Problem » The required output is the line containing "- **Code:** 200 <br />" followed by each line through the end of the data below, repeated exactly and with nothing added.

Given entries »
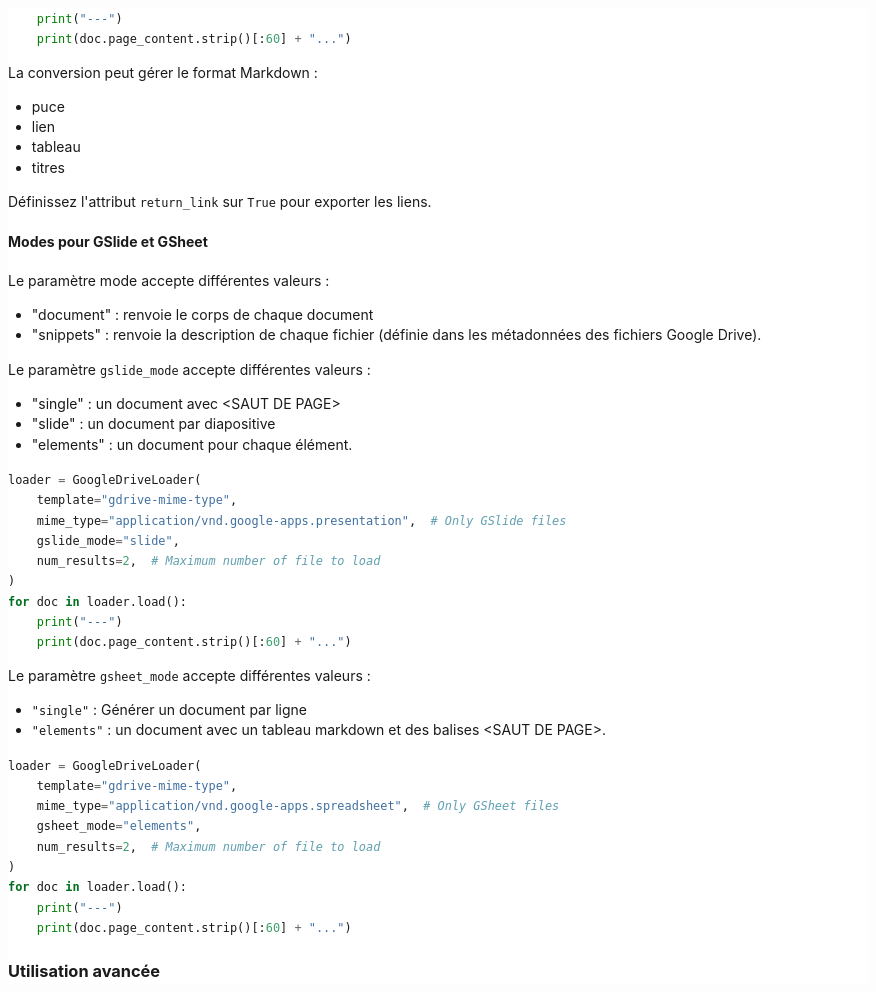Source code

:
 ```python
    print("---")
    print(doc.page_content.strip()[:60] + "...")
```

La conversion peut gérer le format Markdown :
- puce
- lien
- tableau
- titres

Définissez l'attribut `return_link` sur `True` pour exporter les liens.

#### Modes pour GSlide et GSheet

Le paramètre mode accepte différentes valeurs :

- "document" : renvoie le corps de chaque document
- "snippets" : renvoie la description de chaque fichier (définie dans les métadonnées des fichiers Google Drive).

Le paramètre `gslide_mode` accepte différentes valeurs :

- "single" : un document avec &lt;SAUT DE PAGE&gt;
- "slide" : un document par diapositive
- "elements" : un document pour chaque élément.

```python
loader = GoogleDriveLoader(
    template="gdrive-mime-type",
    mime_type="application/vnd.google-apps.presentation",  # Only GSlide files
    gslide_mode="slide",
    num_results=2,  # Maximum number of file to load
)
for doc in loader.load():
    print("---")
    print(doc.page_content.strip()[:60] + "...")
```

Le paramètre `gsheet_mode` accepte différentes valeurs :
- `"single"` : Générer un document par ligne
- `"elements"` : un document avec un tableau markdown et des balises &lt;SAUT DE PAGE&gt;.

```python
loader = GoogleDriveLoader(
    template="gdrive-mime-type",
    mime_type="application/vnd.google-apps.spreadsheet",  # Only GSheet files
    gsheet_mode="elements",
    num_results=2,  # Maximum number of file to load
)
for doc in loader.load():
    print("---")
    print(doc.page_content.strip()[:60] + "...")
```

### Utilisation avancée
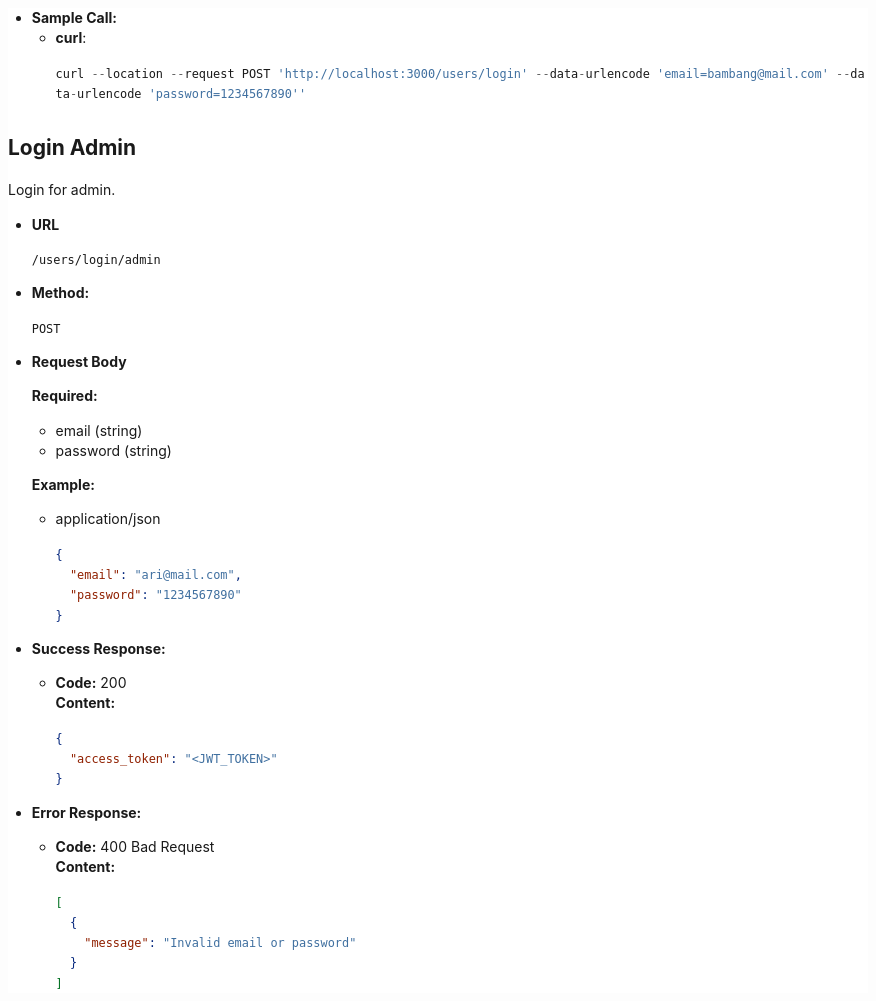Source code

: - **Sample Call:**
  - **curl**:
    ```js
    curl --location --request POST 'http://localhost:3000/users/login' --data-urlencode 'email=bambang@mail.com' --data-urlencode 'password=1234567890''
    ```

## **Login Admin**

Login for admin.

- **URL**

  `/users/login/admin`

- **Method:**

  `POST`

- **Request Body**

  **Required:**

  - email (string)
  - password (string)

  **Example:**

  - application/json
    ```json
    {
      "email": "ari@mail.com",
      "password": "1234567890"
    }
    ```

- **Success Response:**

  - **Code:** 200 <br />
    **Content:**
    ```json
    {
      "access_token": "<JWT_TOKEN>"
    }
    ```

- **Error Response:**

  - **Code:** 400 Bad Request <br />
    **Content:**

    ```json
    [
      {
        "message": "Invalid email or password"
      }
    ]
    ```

Output for this task »
  - **Code:** 200 <br />
    **Content:**
    ```json
    {
      "access_token": "<JWT_TOKEN>"
    }
    ```

- **Error Response:**

  - **Code:** 400 Bad Request <br />
    **Content:**

    ```json
    [
      {
        "message": "Invalid email or password"
      }
    ]
    ```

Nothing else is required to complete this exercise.